If you have problems where program works under debugger, you can solve them by launching program first then attaching debugger later.

Last edited on
A few issues:

1) You never reset current_capacity. This makes it go out of date with the actual capacity of word_read. You should set current_capacity to word_capacity around where you allocate word_read.

2) You need to use the result of realloc. i.e. change

assert(realloc(word_read, current_capacity) != NULL);

to

1
2
word_read = realloc(word_read, current_capacity);
assert(word_read != NULL);


Although to avoid a memory leak in the case of realloc returning NULL, you should assign the result of realloc to a new variable and free the original one. See the example here: http://www.cplusplus.com/reference/cstdlib/realloc/

3) There's a memory leak with word_read. You check isspace(ch) || ispunct(ch) and then continue the loop but without also freeing word_read. I would allocate word_read after this check.
Last edited on
Wow!
Didn't expect this much quality feedback! And so quick!
Thanks guys!

Will try to incorporate changes and see if it works.



//// Thanks a lot guys!

Indeed the problem was at
Words *new_node = (Words*)malloc(sizeof(Words*));
Probably in the hurry I just repeated the cast declaration...
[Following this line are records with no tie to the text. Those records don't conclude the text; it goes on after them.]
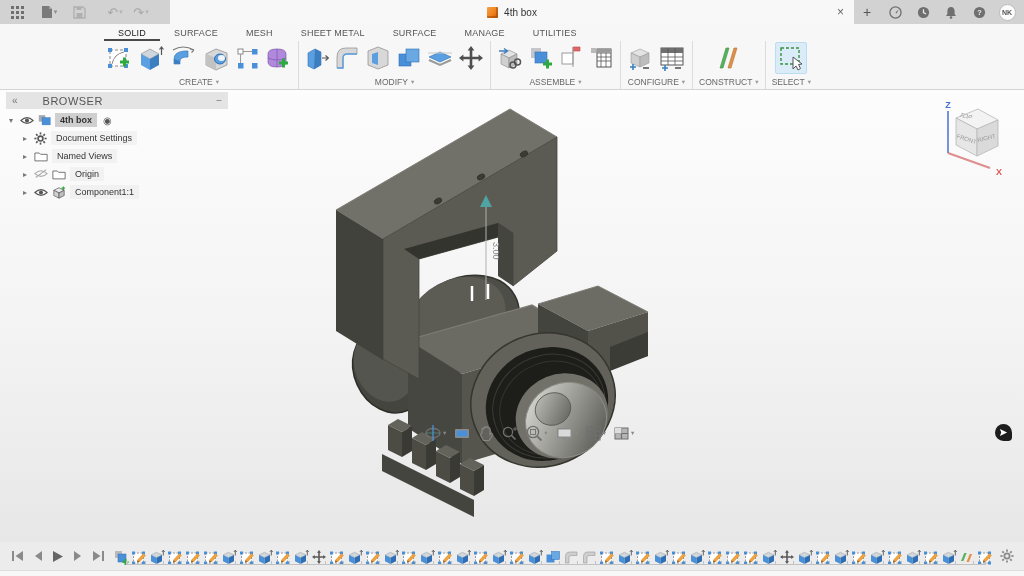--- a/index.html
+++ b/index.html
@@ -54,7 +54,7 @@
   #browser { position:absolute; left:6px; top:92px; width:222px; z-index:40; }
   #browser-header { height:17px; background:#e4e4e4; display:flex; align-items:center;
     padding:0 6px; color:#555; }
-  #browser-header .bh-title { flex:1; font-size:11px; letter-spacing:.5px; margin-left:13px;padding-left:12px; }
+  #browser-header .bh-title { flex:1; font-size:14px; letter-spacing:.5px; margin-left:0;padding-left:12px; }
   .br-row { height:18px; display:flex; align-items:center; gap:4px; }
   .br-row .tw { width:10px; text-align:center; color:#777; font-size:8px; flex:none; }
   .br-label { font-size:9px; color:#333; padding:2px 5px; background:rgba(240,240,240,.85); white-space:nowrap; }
Also implemented your suggested changes:
- to avoid any possible memory leak with realloc changed it to
1
2
3
char *more_chars = realloc(word_read, current_capacity);
if (more_chars != NULL)
    word_read = more_chars;

- declared ch as int as to accommodate EOF. Forgot about this..
- made sure to reset current_capacity before reading a new word
- organized the code a little bit better as to handle any memory leak in the "check isspace(ch) || ispunct(ch) and then continue the loop but without also freeing word_read. I would allocate word_read after this check." situation.
1
2
3
4
5
6
7
8
9
10
11
12
while ((ch = fgetc(input_file)) != EOF)      // ch is int
    {
        // ignore any non-valid characters
        if (!isalnum(ch))
            continue;       // bad char, start again

        // reset current_capacity in the event that it was increased below
        current_capacity = word_capacity;

        // create a new dynamically allocated array to hold the word
        char *word_read = malloc(word_capacity);
        ....

Last edited on
Topic archived. No new replies allowed.